Copy every line of the entries below verbatim, keeping the original order.

====

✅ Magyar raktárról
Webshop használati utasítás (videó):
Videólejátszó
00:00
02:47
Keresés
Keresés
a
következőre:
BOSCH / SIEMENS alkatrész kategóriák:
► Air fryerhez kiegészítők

====

#### Response area
✅ Magyar raktárról
Webshop használati utasítás (videó):
Videólejátszó
00:00
02:47
Keresés
Keresés
a
következőre:
BOSCH / SIEMENS alkatrész kategóriák:
► Air fryerhez kiegészítők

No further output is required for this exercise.